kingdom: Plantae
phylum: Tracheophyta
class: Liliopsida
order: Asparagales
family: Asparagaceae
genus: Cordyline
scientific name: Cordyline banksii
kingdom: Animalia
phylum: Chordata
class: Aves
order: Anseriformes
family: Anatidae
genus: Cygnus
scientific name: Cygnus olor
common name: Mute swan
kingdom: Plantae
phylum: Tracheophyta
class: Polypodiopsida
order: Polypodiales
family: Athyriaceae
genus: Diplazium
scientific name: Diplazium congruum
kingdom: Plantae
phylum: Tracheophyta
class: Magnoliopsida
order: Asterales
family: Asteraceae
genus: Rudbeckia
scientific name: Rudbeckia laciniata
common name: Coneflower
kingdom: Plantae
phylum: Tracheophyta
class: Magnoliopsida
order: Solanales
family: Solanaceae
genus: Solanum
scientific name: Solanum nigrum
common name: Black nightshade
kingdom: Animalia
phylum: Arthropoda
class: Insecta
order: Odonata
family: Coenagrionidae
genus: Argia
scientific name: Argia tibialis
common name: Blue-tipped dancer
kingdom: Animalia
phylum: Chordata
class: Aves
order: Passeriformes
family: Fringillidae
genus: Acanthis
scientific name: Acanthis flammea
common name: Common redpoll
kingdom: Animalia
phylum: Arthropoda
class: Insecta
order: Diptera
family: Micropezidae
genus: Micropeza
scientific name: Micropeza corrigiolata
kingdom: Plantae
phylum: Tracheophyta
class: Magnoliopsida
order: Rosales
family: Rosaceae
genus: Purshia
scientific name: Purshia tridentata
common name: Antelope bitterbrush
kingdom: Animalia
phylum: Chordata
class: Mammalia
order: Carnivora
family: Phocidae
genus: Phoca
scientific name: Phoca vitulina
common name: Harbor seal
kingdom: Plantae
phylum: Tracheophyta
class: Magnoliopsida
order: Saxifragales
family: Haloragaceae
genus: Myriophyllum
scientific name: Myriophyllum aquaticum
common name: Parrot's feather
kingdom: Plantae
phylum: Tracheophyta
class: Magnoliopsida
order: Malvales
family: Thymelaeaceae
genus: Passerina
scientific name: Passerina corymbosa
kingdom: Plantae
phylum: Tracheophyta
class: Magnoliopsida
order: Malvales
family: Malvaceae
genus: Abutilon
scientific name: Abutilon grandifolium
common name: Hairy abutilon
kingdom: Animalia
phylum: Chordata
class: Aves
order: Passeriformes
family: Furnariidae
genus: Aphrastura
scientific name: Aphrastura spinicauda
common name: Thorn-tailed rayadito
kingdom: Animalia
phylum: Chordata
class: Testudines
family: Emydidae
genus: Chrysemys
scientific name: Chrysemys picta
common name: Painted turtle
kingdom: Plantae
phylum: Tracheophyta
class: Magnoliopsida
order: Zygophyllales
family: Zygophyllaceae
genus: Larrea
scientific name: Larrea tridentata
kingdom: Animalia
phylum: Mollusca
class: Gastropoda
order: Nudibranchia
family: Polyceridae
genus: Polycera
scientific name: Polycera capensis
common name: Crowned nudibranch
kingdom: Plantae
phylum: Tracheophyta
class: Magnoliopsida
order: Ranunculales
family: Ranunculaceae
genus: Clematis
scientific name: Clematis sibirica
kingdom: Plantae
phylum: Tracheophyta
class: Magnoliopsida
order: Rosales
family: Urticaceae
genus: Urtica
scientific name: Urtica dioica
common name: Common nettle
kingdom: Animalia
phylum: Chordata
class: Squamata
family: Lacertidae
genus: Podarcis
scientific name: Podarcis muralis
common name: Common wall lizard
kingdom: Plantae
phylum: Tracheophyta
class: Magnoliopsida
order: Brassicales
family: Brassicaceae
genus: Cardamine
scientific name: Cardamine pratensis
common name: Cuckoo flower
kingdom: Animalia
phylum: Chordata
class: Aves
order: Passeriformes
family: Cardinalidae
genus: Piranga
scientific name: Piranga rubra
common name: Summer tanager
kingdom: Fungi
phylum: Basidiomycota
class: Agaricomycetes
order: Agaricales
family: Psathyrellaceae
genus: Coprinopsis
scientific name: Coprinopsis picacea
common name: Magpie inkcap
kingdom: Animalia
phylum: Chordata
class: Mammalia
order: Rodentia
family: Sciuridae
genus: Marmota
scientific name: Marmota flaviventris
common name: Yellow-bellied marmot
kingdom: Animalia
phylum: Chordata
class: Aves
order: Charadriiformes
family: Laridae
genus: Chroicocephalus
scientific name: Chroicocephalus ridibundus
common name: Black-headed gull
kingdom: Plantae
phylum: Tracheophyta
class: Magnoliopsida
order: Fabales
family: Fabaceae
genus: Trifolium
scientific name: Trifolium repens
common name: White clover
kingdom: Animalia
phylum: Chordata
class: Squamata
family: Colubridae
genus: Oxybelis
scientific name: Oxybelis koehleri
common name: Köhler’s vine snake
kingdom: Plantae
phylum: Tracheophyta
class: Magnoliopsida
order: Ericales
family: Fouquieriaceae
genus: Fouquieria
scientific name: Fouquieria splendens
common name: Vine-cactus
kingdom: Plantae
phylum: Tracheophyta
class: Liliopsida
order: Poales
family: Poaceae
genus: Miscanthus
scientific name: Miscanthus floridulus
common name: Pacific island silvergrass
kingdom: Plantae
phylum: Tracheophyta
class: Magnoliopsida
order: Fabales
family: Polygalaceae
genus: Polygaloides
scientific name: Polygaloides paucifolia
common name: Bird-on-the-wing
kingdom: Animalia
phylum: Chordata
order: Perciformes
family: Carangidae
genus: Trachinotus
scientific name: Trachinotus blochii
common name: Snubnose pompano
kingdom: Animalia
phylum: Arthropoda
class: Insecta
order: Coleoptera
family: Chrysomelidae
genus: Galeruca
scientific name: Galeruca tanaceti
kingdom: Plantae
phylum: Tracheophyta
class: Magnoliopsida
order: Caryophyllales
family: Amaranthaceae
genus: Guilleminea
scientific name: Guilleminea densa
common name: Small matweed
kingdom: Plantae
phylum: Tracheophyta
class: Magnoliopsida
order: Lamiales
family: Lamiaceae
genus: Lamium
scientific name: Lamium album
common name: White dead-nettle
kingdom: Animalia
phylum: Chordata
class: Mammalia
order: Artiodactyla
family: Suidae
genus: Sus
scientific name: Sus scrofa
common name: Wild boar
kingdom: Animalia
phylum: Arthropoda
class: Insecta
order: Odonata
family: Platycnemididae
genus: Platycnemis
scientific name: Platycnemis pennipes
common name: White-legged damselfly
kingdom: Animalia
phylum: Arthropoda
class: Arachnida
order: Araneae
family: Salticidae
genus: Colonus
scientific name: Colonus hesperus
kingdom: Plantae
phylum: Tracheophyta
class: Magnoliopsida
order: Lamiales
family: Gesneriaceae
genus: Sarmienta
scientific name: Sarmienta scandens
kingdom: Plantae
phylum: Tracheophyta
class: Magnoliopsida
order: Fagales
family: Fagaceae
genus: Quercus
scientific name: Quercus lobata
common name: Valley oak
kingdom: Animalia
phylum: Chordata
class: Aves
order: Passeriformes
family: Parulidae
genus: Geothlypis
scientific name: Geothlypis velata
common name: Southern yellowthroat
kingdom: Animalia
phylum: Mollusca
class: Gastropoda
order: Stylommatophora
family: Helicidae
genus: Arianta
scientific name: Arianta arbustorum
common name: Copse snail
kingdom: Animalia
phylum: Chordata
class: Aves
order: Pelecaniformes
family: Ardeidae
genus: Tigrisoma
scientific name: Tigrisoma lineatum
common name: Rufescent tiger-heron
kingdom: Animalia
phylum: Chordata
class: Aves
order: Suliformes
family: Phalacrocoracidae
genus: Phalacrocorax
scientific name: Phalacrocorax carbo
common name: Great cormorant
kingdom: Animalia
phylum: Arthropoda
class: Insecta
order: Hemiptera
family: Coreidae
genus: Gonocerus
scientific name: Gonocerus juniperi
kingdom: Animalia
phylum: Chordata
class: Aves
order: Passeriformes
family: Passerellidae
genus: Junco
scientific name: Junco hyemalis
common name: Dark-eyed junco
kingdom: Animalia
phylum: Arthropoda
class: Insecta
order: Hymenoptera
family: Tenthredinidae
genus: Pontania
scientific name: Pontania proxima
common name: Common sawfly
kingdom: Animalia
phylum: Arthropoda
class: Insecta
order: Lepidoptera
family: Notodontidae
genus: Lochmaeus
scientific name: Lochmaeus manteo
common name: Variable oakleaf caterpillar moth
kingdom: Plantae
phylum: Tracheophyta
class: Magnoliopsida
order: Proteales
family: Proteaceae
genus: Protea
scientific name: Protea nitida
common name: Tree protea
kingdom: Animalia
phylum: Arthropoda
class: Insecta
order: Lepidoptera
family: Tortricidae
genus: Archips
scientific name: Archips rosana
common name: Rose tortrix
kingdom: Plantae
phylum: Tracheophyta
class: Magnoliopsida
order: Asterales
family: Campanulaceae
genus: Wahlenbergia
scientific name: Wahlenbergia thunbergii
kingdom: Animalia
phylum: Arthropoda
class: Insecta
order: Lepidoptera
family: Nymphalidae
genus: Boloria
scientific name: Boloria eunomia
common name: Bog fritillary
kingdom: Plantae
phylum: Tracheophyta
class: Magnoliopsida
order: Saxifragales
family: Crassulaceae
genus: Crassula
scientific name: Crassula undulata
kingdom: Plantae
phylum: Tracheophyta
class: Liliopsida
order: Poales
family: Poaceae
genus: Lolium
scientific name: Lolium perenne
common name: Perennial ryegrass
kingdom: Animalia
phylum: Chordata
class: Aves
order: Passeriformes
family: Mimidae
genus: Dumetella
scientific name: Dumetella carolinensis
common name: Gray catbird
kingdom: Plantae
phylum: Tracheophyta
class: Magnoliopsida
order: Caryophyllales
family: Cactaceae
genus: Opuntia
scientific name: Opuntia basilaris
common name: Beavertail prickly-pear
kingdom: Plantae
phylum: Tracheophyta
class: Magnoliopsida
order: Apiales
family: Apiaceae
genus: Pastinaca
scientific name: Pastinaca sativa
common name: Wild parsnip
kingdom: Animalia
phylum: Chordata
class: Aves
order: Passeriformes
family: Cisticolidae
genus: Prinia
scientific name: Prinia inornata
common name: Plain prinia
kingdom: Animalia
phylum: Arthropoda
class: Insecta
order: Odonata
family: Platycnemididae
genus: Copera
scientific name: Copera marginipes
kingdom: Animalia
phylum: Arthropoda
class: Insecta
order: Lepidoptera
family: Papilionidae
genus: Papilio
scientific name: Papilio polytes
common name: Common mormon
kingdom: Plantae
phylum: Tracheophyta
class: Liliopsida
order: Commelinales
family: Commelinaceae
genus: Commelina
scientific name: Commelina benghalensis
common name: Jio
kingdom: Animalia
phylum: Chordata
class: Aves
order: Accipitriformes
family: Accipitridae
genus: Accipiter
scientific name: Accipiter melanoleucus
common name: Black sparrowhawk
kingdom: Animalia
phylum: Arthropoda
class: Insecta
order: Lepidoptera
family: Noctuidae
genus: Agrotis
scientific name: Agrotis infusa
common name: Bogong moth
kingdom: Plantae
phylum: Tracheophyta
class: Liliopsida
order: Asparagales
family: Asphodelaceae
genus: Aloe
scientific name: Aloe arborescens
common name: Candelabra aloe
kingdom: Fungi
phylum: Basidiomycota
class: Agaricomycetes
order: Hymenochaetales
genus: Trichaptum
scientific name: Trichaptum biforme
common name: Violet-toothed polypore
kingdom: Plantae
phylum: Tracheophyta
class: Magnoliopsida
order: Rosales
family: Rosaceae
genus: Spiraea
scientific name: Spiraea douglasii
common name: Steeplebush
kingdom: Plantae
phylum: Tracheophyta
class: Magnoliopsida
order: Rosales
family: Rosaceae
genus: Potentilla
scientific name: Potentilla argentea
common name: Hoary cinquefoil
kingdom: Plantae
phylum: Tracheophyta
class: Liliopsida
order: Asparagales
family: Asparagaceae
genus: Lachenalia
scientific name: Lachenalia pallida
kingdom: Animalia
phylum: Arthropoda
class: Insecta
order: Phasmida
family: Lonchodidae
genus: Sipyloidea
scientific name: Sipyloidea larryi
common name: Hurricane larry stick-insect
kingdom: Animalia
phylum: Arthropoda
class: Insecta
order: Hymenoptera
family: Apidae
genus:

::::::::

Exercise instructions:
Reproduce the listing word for word, starting with the line that contains "scientific name: Sipyloidea larryi" and ending with the final line of the listing, including both of those lines.

Output for this task:
scientific name: Sipyloidea larryi
common name: Hurricane larry stick-insect
kingdom: Animalia
phylum: Arthropoda
class: Insecta
order: Hymenoptera
family: Apidae
genus:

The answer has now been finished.